Texte à lire:
Pour mieux comprendre la situation, il est essentiel de jeter un œil à l’histoire du Royaume du Nord. Et les deux derniers siècles n’ont pas forcément fait de cadeaux au Danemark. Le pays était une puissance moyenne en Europe, mais s’est fait déloger de sa place par à-coups : le premier coup fut la perte de la Norvège après 400 ans d’union ; et le deuxième coup majeur fut la perte des états aujourd’hui allemands de Schleswig et Holstein en 1864. Ces deux événements furent des catalyseurs d’un repli sur soi en ce qui concerne la politique étrangère, précipitant le pays à un simple statut d’homoncule européen. Ce qui représentait alors un état très homogène a cultivé un romantisme national et a renforcé la cohésion d’une très forte identité danoise. La mission première de l’Etat est alors devenu la protection du peuple Danois contre les interférences étrangères, en particulier celles de leur voisin au sud. Cette mission atteint son paroxysme lors de l’occupation Nazie (1940-45), où les politiciens n’avaient qu’un but majeur : celui de garder l’idée d’un état Danois vivant malgré la coopération avec le régime Nazi.
Souveraineté et Constitution
La période de l’après-guerre a cependant tout changé. Le Danemark est devenu un membre clé dans la création des Nations Unies, du Conseil de l’Europe et de l’OTAN, avec certaines réserves tout de même. Lors du changement constitutionnel de 1953, un important paragraphe fut ajouté et hantera le rôle du Danemark au sein de l’UE lors des décennies à venir. La section 20 stipule que la souveraineté ne peut être transférée à une organisation internationale qu’uniquement si les compétences transférées sont clairement spécifiées. De plus, le transfert doit être approuvé par une majorité à 5/6 au parlement ou par un référendum contraignant.
A ce jour, le Danemark est le seul membre de l’UE avec autant de référendums au sujet des traités européens seulement dépassé par l’Irlande. Cela a aussi à voir avec le fait que le Danemark conçoit la souveraineté comme un jeu à somme nulle : la traduction littérale de transfert de souveraineté est « l’abandon de souveraineté », impliquant que transférer une partie de son pouvoir législatif signifie perdre du pouvoir au profit d’un autre. Ce mécanisme constitutionnel a mené tous les débats au sujet de l’UE à être perçus comme une chose étant enlevée aux Danois, alors qu’en réalité l’UE souhaite réunir les souverainetés pour résoudre de nouveaux problèmes ensemble. Lors du référendum de 1992 sur le Traité de Maastricht par exemple, le Mouvement du Peuple contre l’UE (un mouvement classé à gauche et fondé en 1972) a imprimé une série de posters présentant des enfants disant, « Quand je serai grand, je veux être Danois ».

Informations fournies:
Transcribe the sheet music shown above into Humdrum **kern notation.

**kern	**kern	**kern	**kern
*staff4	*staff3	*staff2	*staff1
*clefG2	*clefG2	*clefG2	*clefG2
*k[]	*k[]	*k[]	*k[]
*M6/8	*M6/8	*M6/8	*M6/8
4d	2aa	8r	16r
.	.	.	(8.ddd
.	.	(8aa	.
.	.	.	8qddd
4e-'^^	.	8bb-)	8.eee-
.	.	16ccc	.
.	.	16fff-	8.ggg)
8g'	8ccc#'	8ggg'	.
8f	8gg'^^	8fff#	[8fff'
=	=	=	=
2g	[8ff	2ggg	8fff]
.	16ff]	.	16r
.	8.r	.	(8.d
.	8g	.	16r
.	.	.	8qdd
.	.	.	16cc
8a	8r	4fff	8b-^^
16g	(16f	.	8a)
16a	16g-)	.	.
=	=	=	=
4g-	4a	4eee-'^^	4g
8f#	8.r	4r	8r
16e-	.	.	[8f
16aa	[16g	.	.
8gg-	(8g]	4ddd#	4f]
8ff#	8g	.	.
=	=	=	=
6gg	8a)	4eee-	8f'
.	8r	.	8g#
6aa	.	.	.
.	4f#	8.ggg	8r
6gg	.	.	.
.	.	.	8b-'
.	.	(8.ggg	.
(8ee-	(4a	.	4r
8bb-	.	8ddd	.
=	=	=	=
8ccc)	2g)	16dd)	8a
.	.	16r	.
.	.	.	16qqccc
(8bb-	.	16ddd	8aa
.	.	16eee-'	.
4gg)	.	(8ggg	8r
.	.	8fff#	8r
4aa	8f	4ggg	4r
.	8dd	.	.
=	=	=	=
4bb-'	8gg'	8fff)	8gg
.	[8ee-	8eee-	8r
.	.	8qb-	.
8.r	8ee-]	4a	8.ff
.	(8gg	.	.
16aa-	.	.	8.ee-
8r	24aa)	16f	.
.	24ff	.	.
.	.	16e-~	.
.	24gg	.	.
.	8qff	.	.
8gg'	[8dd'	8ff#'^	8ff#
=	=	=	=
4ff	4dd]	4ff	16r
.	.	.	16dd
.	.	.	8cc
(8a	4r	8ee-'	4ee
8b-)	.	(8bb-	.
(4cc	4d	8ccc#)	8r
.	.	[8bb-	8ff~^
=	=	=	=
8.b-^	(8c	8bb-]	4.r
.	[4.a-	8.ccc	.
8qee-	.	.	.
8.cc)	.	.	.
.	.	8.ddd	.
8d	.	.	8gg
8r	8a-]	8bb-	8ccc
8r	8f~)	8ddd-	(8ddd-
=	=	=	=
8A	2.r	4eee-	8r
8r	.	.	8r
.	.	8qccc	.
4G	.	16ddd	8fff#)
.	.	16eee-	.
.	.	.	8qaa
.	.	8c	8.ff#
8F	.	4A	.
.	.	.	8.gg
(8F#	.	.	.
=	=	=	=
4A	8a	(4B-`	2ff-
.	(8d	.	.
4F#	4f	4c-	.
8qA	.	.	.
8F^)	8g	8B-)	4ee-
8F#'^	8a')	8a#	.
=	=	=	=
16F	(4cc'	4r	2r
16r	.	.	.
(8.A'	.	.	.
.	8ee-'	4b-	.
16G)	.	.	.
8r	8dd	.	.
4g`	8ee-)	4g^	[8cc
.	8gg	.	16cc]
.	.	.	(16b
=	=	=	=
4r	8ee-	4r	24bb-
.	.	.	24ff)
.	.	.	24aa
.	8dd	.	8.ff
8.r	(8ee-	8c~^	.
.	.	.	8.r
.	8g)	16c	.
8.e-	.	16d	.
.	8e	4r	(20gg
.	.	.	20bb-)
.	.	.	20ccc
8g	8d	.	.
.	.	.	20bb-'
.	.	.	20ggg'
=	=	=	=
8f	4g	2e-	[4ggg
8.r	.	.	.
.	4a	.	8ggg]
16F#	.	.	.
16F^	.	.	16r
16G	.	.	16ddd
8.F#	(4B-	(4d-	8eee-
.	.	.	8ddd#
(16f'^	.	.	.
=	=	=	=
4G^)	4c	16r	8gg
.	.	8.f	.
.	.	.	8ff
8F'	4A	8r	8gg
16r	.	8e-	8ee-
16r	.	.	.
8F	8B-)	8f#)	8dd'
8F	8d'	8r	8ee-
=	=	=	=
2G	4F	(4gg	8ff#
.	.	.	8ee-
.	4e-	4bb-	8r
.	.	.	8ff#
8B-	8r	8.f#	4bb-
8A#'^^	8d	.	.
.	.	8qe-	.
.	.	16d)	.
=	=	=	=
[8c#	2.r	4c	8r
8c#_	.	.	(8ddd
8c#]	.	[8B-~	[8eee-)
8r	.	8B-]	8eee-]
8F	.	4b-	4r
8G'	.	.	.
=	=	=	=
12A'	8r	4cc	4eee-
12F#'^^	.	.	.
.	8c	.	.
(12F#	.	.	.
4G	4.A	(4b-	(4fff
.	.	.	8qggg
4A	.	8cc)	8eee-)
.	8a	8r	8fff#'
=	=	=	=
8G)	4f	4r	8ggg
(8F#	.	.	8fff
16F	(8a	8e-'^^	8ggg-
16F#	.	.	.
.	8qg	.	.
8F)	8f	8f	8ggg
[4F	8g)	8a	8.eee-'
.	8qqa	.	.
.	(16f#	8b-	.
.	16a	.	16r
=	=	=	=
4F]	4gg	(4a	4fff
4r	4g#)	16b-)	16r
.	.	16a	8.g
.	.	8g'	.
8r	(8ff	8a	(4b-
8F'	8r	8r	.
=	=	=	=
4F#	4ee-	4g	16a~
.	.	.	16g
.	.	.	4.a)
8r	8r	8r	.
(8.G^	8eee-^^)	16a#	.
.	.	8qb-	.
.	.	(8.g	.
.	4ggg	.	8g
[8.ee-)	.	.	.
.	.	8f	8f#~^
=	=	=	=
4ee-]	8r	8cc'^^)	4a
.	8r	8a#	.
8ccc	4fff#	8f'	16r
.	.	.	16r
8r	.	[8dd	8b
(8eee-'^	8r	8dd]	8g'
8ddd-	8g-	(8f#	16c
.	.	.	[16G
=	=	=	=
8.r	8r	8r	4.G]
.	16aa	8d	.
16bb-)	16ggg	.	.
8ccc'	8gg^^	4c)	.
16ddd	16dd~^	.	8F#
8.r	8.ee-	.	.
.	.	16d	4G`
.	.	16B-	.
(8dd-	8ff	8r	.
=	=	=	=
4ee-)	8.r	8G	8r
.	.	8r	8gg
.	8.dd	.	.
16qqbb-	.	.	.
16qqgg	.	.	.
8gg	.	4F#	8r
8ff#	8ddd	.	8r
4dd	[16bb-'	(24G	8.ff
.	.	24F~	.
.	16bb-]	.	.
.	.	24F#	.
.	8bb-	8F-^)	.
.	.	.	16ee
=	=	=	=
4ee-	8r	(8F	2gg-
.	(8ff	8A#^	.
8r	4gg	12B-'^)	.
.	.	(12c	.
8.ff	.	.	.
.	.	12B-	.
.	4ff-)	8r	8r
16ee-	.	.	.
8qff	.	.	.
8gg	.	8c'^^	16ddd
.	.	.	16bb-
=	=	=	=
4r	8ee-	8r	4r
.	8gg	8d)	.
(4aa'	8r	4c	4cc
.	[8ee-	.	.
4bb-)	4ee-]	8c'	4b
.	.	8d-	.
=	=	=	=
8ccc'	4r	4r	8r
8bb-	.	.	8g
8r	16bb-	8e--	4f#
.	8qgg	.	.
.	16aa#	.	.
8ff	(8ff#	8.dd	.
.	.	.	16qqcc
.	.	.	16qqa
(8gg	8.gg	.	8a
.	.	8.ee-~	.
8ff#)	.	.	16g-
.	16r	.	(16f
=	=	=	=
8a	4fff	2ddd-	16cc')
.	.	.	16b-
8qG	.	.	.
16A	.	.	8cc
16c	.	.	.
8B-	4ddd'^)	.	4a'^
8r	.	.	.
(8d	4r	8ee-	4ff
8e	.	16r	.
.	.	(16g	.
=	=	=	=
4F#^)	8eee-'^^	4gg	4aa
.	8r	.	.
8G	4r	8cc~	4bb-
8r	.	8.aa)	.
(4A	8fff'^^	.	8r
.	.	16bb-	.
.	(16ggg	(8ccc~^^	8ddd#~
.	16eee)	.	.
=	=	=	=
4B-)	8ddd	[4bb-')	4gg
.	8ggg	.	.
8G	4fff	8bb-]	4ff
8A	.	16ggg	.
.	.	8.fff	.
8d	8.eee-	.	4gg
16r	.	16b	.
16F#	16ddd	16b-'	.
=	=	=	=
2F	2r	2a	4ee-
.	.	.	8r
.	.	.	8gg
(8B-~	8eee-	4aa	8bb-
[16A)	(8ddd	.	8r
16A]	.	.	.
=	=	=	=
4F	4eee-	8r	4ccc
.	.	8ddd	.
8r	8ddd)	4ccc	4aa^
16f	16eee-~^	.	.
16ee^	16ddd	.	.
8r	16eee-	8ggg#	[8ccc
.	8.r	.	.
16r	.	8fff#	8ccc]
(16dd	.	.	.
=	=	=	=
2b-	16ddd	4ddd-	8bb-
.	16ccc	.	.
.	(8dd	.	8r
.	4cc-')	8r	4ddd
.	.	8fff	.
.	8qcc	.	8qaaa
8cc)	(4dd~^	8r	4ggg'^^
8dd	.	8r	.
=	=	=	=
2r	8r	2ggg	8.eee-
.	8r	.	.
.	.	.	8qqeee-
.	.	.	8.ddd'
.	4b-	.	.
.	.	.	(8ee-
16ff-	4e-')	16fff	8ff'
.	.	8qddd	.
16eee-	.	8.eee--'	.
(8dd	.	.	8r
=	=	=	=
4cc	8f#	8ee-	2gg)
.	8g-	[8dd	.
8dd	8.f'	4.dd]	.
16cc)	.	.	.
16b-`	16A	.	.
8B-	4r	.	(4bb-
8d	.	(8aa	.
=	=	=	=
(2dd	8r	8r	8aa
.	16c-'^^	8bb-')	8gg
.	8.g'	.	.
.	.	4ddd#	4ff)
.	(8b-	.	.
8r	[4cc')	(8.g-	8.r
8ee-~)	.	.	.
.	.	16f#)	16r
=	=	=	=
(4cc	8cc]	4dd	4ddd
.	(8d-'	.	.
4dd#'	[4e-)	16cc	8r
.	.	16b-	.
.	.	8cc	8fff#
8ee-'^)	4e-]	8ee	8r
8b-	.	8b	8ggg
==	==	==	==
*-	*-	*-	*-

Tâches à réaliser:
1. Pouvez-vous restituer tel quel le passage du texte sur le Danemark allant de « Souveraineté et Constitution » à « un référendum contraignant. », ces deux extrémités comprises ?
2. D'après le texte sur le Danemark, les affirmations suivantes sont-elles vraies ? Répondez par oui ou par non en citant mot pour mot les termes du texte qui permettent de trancher.
(a) Le Danemark a perdu le Schleswig et le Holstein en 1864.
(b) La section 20 a été ajoutée lors du changement constitutionnel de 1945.
(c) Le Mouvement du Peuple contre l'UE a été fondé en 1992.
3. Pouvez-vous rédiger la suite du texte sur le Danemark, en partant de sa dernière phrase ?
Les lignes ne jouent aucun rôle ici.

Les résultats:
1.
Souveraineté et Constitution
La période de l’après-guerre a cependant tout changé. Le Danemark est devenu un membre clé dans la création des Nations Unies, du Conseil de l’Europe et de l’OTAN, avec certaines réserves tout de même. Lors du changement constitutionnel de 1953, un important paragraphe fut ajouté et hantera le rôle du Danemark au sein de l’UE lors des décennies à venir. La section 20 stipule que la souveraineté ne peut être transférée à une organisation internationale qu’uniquement si les compétences transférées sont clairement spécifiées. De plus, le transfert doit être approuvé par une majorité à 5/6 au parlement ou par un référendum contraignant.

2.
(a) Oui : « la perte des états aujourd’hui allemands de Schleswig et Holstein en 1864 »
(b) Non : « Lors du changement constitutionnel de 1953, un important paragraphe fut ajouté »
(c) Non : « un mouvement classé à gauche et fondé en 1972 »

3.
Mais à quel prix ?
Notre opinion est que le point de vue Danois au sujet de la souveraineté est non seulement d’une autre époque, mais il empêche également le Danemark d’être un acteur avant-gardiste sur la scène européenne. Les clauses de non-participation auxquelles les Danois ont voté non lors du Traité de Maastricht en 1992 en sont un très bon exemple. Ainsi, la libre circulation permet à de potentiels criminels de traverser la frontière aisément, mais le Danemark ne peut pas aider la police à combattre ces criminels dû à la clause de non-participation sur la justice et les affaires intérieures. Le Danemark n’a pas accès aux bases de données européennes sur les criminels, et n’a également pas accès aux fonds pour combattre le crime car le pays n’a qu’un accord spécial au sujet d’Europol. Le pays préfère jeter par la fenêtre un milliard de couronnes danoises (plus de 130 millions d’euros) par an – cela fait maintenant six ans de suite, sans en recevoir de bénéfices. Cela signifie qu’ils doivent suivre les règles de l’accord, sans avoir leur mot à dire. Cet exemple illustre l’énorme hypocrisie des Danois au sujet de la souveraineté, car l’objectif est de conserver le pouvoir législatif dans les mains du Parlement Danois pour préserver la démocratie danoise. Or, en parallèle, les nombreux accords individuels avec l’UE font que le Danemark doit tout de même suivre la législation de l’UE, sans y avoir d’influence. La société Danoise semble s’accrocher tellement fort à l’idée de « souveraineté » qu’ils en sont souvent éblouis.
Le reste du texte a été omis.